EXERCISE: Once the line containing "of melanoma exhibits" is found in the entries below, restate it and each following line word for word, stopping after the line containing "(IHC) of human".

EXERCISE INPUTS below:

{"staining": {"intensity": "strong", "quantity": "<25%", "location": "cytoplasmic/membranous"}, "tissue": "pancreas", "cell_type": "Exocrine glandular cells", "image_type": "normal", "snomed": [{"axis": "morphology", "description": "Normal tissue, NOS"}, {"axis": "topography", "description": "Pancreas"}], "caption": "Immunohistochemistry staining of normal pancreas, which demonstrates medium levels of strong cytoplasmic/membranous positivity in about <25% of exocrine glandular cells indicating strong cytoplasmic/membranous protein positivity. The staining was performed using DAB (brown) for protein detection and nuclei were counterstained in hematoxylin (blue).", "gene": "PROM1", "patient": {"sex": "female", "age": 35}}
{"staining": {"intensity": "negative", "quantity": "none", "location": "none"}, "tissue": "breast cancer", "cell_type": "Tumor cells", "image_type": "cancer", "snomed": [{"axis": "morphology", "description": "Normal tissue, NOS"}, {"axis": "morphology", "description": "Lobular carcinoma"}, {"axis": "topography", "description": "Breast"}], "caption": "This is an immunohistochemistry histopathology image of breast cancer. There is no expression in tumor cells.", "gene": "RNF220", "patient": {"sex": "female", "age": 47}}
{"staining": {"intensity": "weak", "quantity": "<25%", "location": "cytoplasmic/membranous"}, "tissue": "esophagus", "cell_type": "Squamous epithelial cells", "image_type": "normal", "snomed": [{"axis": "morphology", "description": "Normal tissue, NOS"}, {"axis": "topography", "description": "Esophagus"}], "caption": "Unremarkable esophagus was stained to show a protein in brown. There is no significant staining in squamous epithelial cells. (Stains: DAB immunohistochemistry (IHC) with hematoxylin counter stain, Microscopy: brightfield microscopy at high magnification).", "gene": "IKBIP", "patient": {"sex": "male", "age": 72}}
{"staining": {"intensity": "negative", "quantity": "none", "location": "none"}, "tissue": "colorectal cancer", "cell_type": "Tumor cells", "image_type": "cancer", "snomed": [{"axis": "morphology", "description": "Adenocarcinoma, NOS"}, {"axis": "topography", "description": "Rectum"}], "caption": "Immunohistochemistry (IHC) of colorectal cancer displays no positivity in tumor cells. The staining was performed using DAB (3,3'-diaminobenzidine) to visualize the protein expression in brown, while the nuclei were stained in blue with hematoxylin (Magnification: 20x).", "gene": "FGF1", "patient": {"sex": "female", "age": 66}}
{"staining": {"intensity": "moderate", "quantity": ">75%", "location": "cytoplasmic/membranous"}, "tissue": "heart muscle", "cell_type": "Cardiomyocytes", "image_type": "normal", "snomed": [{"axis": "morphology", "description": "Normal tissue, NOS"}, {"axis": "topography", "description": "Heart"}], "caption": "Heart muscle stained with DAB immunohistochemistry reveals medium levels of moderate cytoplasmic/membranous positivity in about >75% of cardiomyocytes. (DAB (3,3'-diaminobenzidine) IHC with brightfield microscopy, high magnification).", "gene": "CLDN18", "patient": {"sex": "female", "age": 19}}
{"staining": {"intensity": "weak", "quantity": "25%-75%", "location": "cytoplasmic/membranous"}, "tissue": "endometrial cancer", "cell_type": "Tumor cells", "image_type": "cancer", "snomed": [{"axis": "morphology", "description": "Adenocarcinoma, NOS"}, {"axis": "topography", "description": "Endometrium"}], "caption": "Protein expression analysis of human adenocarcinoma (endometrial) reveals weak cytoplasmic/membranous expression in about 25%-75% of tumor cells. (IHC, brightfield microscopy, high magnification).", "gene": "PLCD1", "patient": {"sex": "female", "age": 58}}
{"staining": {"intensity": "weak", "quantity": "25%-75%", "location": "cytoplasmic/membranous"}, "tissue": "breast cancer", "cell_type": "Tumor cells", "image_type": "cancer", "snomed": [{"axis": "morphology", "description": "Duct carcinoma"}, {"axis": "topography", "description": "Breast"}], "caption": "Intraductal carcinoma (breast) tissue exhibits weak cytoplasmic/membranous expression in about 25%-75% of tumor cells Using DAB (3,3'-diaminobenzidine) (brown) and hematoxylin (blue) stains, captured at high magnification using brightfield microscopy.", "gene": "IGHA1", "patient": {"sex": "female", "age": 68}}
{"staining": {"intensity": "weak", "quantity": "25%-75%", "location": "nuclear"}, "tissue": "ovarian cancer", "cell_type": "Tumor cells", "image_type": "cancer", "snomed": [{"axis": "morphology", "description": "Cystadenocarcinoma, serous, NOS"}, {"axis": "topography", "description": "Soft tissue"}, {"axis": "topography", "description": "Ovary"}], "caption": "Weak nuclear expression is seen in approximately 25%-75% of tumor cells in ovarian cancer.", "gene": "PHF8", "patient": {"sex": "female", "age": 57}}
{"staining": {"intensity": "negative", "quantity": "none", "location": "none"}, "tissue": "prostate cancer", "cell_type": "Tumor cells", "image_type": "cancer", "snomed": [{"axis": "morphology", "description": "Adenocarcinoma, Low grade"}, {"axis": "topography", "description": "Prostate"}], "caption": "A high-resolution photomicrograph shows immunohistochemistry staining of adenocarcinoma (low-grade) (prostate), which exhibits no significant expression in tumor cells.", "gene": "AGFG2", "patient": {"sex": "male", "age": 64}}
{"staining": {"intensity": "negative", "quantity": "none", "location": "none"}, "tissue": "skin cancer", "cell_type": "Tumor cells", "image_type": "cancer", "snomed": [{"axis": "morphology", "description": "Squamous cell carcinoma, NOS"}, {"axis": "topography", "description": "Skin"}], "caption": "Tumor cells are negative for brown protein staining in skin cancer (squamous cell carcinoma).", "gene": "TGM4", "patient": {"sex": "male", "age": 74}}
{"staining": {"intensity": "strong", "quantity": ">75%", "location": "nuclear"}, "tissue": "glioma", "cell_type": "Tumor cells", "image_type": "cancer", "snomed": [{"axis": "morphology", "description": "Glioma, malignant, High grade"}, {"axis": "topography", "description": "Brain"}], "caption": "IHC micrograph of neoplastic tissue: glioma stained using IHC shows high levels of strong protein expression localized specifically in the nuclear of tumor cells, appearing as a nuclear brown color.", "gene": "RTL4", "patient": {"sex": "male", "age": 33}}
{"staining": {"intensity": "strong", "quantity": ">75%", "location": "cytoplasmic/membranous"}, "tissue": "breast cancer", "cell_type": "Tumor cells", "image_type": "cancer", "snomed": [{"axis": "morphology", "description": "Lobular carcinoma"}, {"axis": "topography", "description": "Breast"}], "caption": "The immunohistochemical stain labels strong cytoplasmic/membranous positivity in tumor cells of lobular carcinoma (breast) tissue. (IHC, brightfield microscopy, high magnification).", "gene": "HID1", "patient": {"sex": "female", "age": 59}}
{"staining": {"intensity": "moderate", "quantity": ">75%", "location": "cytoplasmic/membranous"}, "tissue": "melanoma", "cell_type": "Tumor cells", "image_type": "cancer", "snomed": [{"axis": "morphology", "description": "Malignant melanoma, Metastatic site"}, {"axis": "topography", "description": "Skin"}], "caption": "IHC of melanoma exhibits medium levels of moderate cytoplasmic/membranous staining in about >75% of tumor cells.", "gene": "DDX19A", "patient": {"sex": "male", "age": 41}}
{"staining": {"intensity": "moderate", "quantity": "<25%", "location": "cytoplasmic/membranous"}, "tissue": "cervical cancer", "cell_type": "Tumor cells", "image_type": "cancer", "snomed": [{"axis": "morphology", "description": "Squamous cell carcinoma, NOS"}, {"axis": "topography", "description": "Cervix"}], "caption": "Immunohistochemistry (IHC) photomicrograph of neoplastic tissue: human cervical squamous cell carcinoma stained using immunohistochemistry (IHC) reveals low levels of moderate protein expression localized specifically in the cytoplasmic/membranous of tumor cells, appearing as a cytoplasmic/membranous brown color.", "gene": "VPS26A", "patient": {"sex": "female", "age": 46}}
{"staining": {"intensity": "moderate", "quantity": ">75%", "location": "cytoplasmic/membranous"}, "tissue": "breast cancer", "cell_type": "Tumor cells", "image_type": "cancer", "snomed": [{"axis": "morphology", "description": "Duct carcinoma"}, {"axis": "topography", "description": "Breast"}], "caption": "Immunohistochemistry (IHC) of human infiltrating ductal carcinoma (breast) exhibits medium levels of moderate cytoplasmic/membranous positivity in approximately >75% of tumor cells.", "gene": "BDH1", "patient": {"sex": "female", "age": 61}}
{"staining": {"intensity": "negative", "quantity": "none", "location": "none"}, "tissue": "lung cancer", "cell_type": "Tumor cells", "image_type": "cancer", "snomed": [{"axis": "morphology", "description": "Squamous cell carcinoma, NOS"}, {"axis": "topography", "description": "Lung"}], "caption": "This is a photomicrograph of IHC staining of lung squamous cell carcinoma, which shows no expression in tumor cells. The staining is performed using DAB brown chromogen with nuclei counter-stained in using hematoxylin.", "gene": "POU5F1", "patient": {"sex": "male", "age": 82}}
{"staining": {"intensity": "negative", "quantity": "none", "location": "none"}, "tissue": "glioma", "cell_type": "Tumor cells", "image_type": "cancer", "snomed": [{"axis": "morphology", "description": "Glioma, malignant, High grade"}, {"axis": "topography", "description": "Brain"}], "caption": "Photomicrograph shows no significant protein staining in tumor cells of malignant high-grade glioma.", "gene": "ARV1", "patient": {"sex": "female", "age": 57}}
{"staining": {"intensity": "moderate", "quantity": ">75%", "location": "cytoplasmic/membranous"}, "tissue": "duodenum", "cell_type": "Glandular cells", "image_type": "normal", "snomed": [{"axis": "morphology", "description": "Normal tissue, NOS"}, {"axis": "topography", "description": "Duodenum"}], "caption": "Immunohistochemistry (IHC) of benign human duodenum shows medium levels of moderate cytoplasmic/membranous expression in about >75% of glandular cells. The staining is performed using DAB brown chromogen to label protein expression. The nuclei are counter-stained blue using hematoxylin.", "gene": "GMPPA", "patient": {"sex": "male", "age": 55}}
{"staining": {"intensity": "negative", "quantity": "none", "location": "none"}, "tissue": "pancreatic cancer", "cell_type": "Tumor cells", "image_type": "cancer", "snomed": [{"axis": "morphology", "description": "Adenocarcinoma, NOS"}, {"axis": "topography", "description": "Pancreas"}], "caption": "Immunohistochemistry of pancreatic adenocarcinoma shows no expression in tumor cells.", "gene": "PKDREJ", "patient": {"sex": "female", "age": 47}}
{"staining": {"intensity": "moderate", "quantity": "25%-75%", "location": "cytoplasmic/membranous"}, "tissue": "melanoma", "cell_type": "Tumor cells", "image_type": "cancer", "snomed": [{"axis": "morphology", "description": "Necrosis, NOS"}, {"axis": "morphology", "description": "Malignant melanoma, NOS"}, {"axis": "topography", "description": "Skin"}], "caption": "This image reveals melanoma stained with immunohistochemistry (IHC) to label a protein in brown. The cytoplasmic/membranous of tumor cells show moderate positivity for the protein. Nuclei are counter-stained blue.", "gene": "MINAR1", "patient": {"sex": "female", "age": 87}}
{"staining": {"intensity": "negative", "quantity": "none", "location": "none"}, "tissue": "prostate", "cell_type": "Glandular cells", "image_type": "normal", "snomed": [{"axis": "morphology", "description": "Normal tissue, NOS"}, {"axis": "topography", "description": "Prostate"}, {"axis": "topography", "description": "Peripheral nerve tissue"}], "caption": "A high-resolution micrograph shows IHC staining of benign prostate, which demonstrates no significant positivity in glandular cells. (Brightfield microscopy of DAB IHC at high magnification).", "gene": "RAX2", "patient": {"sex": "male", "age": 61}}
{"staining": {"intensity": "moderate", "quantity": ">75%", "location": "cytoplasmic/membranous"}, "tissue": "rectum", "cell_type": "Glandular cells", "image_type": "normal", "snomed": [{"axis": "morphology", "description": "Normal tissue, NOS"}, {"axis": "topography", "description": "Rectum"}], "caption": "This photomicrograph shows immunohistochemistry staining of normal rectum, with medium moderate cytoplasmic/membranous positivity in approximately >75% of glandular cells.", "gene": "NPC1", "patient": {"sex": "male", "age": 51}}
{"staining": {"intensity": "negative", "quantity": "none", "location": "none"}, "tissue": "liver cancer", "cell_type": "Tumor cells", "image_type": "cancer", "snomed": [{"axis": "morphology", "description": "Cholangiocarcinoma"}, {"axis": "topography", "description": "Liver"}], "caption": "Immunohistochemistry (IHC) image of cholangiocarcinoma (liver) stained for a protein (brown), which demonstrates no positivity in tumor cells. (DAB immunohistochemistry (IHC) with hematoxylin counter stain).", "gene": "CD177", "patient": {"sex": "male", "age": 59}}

End of EXERCISE INPUTS.

RESPONSE:
{"staining": {"intensity": "moderate", "quantity": ">75%", "location": "cytoplasmic/membranous"}, "tissue": "melanoma", "cell_type": "Tumor cells", "image_type": "cancer", "snomed": [{"axis": "morphology", "description": "Malignant melanoma, Metastatic site"}, {"axis": "topography", "description": "Skin"}], "caption": "IHC of melanoma exhibits medium levels of moderate cytoplasmic/membranous staining in about >75% of tumor cells.", "gene": "DDX19A", "patient": {"sex": "male", "age": 41}}
{"staining": {"intensity": "moderate", "quantity": "<25%", "location": "cytoplasmic/membranous"}, "tissue": "cervical cancer", "cell_type": "Tumor cells", "image_type": "cancer", "snomed": [{"axis": "morphology", "description": "Squamous cell carcinoma, NOS"}, {"axis": "topography", "description": "Cervix"}], "caption": "Immunohistochemistry (IHC) photomicrograph of neoplastic tissue: human cervical squamous cell carcinoma stained using immunohistochemistry (IHC) reveals low levels of moderate protein expression localized specifically in the cytoplasmic/membranous of tumor cells, appearing as a cytoplasmic/membranous brown color.", "gene": "VPS26A", "patient": {"sex": "female", "age": 46}}
{"staining": {"intensity": "moderate", "quantity": ">75%", "location": "cytoplasmic/membranous"}, "tissue": "breast cancer", "cell_type": "Tumor cells", "image_type": "cancer", "snomed": [{"axis": "morphology", "description": "Duct carcinoma"}, {"axis": "topography", "description": "Breast"}], "caption": "Immunohistochemistry (IHC) of human infiltrating ductal carcinoma (breast) exhibits medium levels of moderate cytoplasmic/membranous positivity in approximately >75% of tumor cells.", "gene": "BDH1", "patient": {"sex": "female", "age": 61}}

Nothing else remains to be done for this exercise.